28th Apr, 2023 14:00

Islamic & Indian Art

 
  Lot 116
 

EIGHT FRAGMENTS OF SOGDIAN AND LIAO TEXTILES
Sasanian Iran and Central Asia, 5th to 7th centuries

EIGHT FRAGMENTS OF SOGDIAN AND LIAO TEXTILES
Sasanian Iran and Central Asia, 5th to 7th centuries

Comprising a silk fragment with a left-facing heraldic bird within a pearl medallion, woven in red, blue, and brown, the body with fine decorative elements, 22.5cm x 24cm; another with a right-facing plumed bird, in twill woven silk in blue and yellow on red, the pearls of blue and red within a yellow circular band, 33cm x 15cm; another, displaying the lower bodies of confronting quadrupeds above a Sasanian winged motif, the red pearls against the green circular band on red ground, 12cm x 26cm; another with a left-facing bird in blue and white on buff ground, the geometric framing motifs containing stylised flowers, 33cm x 19.5cm; two joined triangular fragments of red silk, woven in blue and yellow, the upper fragment with stylised plumes, a ‘key’ pattern in the roundel, the lower with chain grids, the inner roundel with interlocking cordiforms, 11cm x 34cm; a fragment of Chinese silk, woven in pastel shades on buff ground with floral medallions, with a strong selvedge, 13.5cm x 25cm; a panel of russet silk, finely worked in interlocking circles overlaid with scrolling wavy motifs, and areas of metallic thread imitating fine plumage, 27cm x 47cm; and a narrow belt of fine silk, symmetrically woven with a repeating figural motif featuring in a sequence a bird, a cow, a female bust, and two male busts facing one another, the left selvedge present, 6cm x 87cm.

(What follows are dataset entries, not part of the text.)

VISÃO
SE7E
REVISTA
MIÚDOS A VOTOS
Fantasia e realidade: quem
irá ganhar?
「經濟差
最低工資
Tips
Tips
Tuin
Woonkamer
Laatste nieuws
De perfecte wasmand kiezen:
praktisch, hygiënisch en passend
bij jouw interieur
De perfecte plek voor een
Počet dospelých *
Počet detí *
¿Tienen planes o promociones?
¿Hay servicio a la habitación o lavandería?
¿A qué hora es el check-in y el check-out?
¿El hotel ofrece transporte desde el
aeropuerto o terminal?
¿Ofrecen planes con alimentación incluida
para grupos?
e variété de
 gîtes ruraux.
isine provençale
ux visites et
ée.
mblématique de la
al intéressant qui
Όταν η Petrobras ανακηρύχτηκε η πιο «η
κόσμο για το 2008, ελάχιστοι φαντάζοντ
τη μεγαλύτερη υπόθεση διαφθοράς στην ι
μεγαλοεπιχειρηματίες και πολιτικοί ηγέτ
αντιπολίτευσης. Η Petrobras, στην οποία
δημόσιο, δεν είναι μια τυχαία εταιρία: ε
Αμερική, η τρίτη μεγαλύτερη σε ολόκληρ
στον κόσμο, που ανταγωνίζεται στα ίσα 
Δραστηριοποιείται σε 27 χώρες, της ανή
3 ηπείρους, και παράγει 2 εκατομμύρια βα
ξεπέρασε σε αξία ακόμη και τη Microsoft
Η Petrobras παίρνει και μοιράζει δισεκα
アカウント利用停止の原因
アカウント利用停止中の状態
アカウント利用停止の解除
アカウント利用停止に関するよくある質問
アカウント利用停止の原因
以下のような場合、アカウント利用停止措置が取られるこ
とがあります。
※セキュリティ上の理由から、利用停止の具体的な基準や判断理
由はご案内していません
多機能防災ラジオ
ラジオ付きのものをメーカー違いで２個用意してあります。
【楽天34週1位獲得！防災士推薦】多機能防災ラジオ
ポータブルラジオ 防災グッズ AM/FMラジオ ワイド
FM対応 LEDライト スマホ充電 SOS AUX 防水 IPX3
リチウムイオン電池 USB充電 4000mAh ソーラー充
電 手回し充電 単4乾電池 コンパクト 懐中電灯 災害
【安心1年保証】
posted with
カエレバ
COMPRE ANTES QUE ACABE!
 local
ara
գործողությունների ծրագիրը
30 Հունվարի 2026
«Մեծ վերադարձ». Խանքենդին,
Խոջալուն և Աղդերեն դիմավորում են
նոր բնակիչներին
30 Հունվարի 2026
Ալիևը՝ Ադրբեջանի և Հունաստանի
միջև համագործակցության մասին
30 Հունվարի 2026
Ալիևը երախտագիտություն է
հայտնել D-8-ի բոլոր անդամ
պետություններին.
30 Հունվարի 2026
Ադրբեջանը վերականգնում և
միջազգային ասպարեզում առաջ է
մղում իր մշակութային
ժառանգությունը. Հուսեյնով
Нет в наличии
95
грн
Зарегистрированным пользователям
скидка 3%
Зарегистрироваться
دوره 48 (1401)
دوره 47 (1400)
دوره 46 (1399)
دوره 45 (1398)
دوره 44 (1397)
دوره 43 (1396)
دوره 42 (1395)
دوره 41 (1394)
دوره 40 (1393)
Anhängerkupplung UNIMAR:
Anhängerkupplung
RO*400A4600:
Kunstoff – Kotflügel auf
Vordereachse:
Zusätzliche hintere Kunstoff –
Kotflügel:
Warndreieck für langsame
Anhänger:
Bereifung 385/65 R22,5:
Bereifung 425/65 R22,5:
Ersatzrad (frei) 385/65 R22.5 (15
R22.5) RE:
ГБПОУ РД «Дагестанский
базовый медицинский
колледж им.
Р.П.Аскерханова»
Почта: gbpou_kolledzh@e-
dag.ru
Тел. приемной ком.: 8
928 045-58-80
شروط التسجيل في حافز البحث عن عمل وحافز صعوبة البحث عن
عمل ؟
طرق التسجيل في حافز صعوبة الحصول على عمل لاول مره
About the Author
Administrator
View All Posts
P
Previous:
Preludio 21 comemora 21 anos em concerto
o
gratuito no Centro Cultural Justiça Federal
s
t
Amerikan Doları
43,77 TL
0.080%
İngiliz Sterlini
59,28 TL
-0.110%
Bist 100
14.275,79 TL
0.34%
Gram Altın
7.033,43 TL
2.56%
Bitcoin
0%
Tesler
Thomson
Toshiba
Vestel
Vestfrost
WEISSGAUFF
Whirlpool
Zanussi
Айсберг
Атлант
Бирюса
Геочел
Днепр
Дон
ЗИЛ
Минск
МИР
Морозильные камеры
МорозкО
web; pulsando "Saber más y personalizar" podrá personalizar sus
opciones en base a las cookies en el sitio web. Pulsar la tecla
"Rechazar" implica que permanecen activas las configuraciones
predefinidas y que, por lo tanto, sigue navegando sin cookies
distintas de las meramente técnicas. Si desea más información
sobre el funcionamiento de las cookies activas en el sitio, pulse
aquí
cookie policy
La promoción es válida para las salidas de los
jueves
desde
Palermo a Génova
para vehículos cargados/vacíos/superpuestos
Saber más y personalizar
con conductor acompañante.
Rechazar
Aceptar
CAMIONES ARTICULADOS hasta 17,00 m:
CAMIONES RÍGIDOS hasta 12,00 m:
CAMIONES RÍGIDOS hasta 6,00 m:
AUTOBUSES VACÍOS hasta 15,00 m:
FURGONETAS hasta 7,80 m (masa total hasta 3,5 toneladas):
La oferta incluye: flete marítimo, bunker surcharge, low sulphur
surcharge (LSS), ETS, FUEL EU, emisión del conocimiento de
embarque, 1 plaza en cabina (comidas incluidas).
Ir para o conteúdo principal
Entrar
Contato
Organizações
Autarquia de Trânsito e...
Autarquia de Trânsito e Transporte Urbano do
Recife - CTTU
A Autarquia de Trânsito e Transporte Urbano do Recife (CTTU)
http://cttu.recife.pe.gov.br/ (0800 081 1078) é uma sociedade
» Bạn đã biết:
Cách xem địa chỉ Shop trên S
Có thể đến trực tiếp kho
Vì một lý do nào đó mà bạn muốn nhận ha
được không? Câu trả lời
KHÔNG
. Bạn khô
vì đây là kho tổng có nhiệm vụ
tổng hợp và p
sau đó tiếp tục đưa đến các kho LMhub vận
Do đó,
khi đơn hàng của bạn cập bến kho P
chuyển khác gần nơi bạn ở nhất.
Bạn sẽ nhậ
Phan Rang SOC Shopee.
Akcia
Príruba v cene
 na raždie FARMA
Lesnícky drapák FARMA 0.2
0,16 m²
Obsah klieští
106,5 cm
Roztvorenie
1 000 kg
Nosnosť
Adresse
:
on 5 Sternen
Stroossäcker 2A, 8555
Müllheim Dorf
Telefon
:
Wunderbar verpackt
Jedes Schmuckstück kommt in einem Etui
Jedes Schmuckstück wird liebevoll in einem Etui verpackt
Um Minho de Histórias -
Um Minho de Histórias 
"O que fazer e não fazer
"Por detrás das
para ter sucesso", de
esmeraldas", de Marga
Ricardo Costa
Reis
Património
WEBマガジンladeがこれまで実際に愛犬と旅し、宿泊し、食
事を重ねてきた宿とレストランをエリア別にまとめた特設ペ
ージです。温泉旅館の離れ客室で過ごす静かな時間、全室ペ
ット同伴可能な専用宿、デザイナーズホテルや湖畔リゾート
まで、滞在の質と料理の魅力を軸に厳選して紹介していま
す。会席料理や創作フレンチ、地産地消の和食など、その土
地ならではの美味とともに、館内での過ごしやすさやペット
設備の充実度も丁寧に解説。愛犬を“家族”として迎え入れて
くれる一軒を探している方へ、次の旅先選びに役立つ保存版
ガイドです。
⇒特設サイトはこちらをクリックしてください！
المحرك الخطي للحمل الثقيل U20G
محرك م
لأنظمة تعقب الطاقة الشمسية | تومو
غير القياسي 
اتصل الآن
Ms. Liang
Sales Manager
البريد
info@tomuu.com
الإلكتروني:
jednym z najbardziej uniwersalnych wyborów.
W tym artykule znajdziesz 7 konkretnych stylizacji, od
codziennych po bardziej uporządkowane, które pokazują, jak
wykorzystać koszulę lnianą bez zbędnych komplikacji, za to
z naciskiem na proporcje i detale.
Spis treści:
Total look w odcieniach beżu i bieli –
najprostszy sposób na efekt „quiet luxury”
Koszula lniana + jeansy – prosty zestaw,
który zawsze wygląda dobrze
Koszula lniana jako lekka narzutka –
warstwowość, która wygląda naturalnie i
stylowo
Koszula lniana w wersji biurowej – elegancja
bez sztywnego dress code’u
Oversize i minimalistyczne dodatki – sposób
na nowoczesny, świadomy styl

With their iconic beaded roundels containing confronted birds and animals, Sogdian textiles have been puzzling and mesmerising scholars for a long while, and a definitive consensus on their exact origin, date and site(s) of production hasn’t been reached yet. These textiles usually show a combination of three or four colours (red, yellow, green, and/or blue) and among the most popular zoomorphic patterns woven in these structures, especially in pairs and facing each other, are winged horses, boars’ heads, rams, stags, ducks, lions, pheasants, and the creature often described as simurgh or senmurv. Similar subjects are to be encountered on a number of Sasanian vessels and artworks. Beaded figural medallions are emblematic of most Central Asian textile designs, often described in early Islamic texts as ‘a celestial vault with stars’, and they recall patterns found on both Byzantine and Ancient Iranian coins.

According to Chinese sources, Persian weavings in cotton and polychrome silks, specially woven in silk weft-faced compounds (tabby or twill), were also reproduced in the Sichuan province in the 7th century. In these southwestern Chinese regions, colonies of Central Asian—and thus mostly Sogdian— people had established themselves and imported foreign crafts, possibly to evade the high Sasanian trade taxation. Despite Chinese imperial edicts forbidding locals to wear patterned textiles, such as these, the archaeological evidence unearthed at several Sino-Sogdian tomb sites in Xinjiang, Gansu, and Sichuan provinces, proves that Sogdian sabao (chiefs or caravan leaders) were well-integrated into the cosmopolitan Chinese society of the time and that their textiles, which combined Western iconography with Chinese material and technique, were prized and sought-after.